*Task requirements*. Repeat, exactly as written, the lines of the records below from the first through the line with "Learning (Foundational) Optional", but none past it.

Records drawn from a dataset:
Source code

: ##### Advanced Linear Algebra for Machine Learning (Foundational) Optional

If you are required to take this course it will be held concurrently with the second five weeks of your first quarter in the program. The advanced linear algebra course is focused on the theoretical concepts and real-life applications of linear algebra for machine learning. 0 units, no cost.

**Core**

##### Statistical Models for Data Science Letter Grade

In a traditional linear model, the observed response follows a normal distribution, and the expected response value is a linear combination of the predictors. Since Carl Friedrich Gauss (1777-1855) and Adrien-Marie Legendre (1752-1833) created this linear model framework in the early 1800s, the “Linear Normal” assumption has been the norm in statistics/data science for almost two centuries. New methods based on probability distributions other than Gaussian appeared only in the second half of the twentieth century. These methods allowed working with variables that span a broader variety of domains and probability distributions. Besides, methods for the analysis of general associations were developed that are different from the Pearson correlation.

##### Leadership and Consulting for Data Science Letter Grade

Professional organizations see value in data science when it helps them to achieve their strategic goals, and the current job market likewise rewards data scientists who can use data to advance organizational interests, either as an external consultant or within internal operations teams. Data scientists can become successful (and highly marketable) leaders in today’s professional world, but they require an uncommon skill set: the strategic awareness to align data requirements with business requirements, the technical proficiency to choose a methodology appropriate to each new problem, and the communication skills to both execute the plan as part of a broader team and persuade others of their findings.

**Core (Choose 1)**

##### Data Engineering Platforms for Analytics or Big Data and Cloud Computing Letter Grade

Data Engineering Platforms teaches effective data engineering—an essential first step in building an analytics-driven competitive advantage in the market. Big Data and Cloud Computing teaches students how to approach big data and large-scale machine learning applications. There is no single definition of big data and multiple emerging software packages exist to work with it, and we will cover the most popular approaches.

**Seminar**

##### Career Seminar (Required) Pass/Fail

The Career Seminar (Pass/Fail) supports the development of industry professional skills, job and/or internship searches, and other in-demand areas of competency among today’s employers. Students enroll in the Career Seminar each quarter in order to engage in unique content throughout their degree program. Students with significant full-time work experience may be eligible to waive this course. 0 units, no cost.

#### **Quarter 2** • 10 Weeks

*Solution to this exercise*.
Source code

: ##### Advanced Linear Algebra for Machine Learning (Foundational) Optional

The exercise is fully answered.